Capbreton estaba desierto y desolado bajo una cortina de agua. Aunque habíamos llegado a las 17 h, entre consultar lo del campo de tiro, hacer los papeles, ducharnos y demás nos cerraron las tiendas, y no nos dio tiempo a nada, quedándonos sin poder hacer la compra justo el día anterior a las que se preveían como las etapas más largas. Solo alcancé a entrar medio cerrando a una panadería, donde me vendieron unas bolsas de patatas fritas, una cerveza y un bizcocho local, y todavía me tuve que quedar contento. Cuando Iker vio “la compra” me miró con la cara de por qué habré venido. Por si fuera poco, las duchas eran un puaj y olían a pescado, porque estaban a pocos metros del mercado (en Capbreton se permite la venta directa desde los barcos al público, sin pasar por la lonja).
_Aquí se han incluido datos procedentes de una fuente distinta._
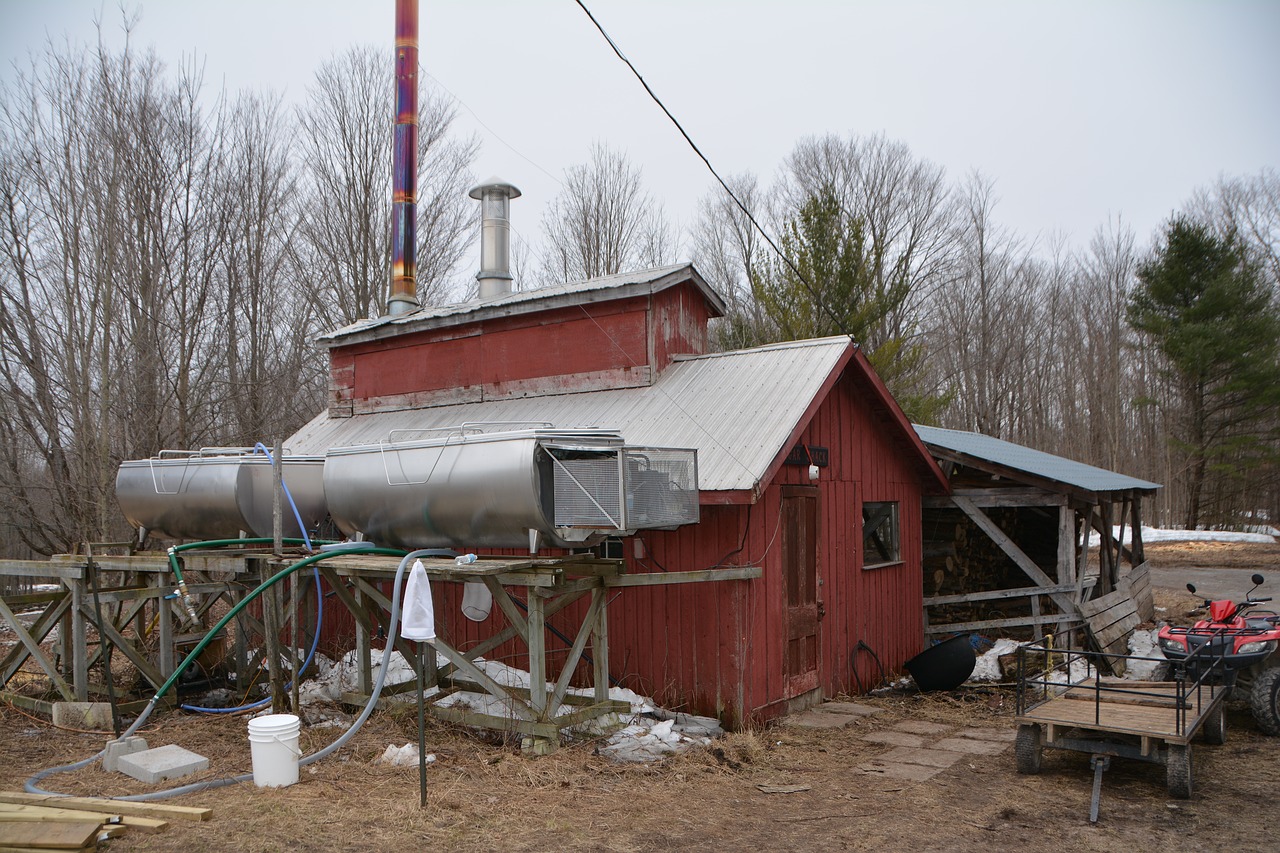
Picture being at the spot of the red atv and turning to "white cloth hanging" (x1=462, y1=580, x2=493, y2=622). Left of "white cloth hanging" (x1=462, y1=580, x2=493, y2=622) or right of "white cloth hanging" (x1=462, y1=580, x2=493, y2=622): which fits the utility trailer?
left

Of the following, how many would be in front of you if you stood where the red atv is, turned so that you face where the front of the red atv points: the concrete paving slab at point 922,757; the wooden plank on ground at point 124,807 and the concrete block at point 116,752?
3

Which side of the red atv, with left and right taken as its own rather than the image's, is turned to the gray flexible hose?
front

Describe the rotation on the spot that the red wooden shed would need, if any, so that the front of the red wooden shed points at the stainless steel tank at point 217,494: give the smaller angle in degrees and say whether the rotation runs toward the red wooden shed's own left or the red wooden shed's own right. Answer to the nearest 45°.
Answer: approximately 135° to the red wooden shed's own right

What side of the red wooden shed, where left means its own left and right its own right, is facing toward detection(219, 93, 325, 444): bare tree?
back

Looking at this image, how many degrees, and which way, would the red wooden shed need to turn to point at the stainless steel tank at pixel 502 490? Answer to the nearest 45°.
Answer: approximately 90° to its right

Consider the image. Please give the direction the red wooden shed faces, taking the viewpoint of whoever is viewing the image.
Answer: facing the viewer and to the right of the viewer

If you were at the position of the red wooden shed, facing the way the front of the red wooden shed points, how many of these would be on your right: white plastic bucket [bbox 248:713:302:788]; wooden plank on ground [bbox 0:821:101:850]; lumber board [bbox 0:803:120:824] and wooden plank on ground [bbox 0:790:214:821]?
4

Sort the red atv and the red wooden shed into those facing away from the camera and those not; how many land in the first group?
0

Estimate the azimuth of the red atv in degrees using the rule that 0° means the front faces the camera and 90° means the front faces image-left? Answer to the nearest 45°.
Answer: approximately 45°

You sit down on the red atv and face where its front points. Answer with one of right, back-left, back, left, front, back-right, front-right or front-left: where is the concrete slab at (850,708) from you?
front-right

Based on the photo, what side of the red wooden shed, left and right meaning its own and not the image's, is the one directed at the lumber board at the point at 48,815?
right

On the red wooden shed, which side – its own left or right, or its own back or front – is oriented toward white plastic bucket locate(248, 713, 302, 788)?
right

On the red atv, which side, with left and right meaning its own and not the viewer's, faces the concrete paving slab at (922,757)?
front

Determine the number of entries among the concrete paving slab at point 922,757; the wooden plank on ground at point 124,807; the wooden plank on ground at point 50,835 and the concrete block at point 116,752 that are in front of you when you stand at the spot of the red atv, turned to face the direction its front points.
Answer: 4
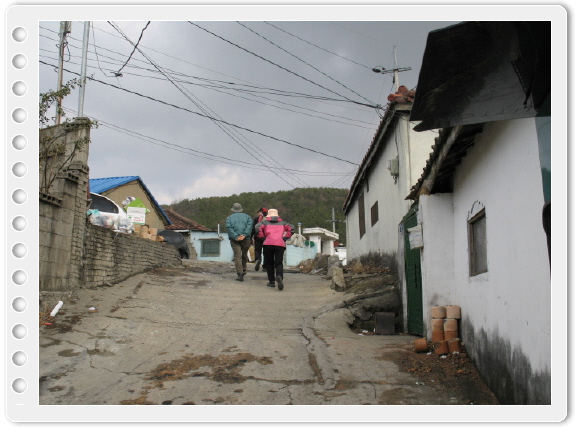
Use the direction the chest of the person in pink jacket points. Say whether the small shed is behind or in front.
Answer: in front

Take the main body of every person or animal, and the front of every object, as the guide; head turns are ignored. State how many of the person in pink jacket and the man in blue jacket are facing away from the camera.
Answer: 2

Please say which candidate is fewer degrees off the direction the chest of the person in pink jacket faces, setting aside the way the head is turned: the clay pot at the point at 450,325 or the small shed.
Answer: the small shed

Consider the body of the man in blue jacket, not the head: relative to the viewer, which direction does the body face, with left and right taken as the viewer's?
facing away from the viewer

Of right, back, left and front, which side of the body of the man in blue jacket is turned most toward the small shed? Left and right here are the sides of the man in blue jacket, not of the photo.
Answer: front

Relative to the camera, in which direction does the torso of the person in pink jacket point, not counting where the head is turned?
away from the camera

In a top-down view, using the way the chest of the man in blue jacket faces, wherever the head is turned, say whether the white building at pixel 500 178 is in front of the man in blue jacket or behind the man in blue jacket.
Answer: behind

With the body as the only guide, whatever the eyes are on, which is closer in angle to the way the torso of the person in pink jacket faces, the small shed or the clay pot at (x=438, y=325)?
the small shed

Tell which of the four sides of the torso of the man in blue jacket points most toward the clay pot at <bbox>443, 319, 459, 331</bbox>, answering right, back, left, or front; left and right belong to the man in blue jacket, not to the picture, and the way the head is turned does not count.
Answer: back

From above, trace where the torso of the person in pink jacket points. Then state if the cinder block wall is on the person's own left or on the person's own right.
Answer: on the person's own left

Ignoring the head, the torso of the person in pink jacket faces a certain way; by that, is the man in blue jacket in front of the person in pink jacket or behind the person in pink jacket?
in front
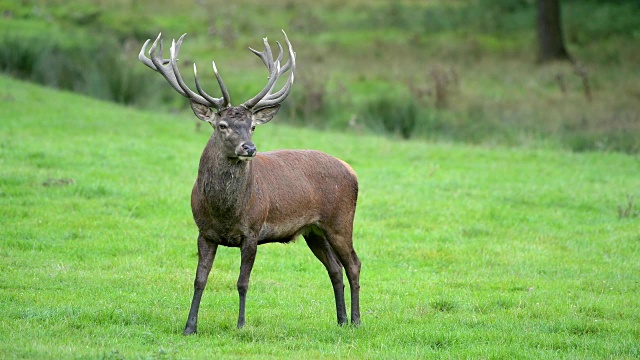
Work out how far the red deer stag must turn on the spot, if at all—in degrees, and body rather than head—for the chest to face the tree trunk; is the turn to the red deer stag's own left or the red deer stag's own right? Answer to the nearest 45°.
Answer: approximately 180°

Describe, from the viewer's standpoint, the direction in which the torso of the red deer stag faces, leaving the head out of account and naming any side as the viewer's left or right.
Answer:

La información que me dieron en Capitanía sobre los ejercicios de tiro la tenían clarísima y estaba expuesta en la corchera (en un viaje anterior tropecé con una interina que ni siquiera sabía lo que era eso de los ejercicios de tiro). Resultó que los había toda la semana, entre Capbreton y Arcachon. Hasta hace pocos años, y concretamente cuando dimos la vuelta a España en el Corto Maltés en 2012, siempre dejaban libre un pasillo de tres millas entre la costa y la zona restringida. Pero ya no es así y cada día de ejercicios hay que enterarse de la zona de paso permitido, si es que existe alguna. En esta ocasión el martes era el único día en que dejaban un pasillo de tres millas paralelas a la costa, los demás días había que alejarse por fuera del rectángulo de tiro, lo que significaba casi 60 millas de la costa, una burrada y además el Corto Maltés no está despachado para esas distancias. Así que tendríamos que salir el martes o dejarlo para dentro de una semana y decidimos intentarlo, aunque nos pasarían los misiles por encima de la cabeza. Iban a ser más de 60 millas de travesía hasta Arcachon, de las cuales 30 sin poder salirnos de un pasillo de tres millas de ancho, pero por suerte el viento sería del Oeste al Suroeste, algo excepcional en esta costa, y nos lo pondría fácil como escribir en el libro de rayas. Por el camino decidiríamos si hacer noche en Arcachon o seguir al estuario del Garona navegando de noche.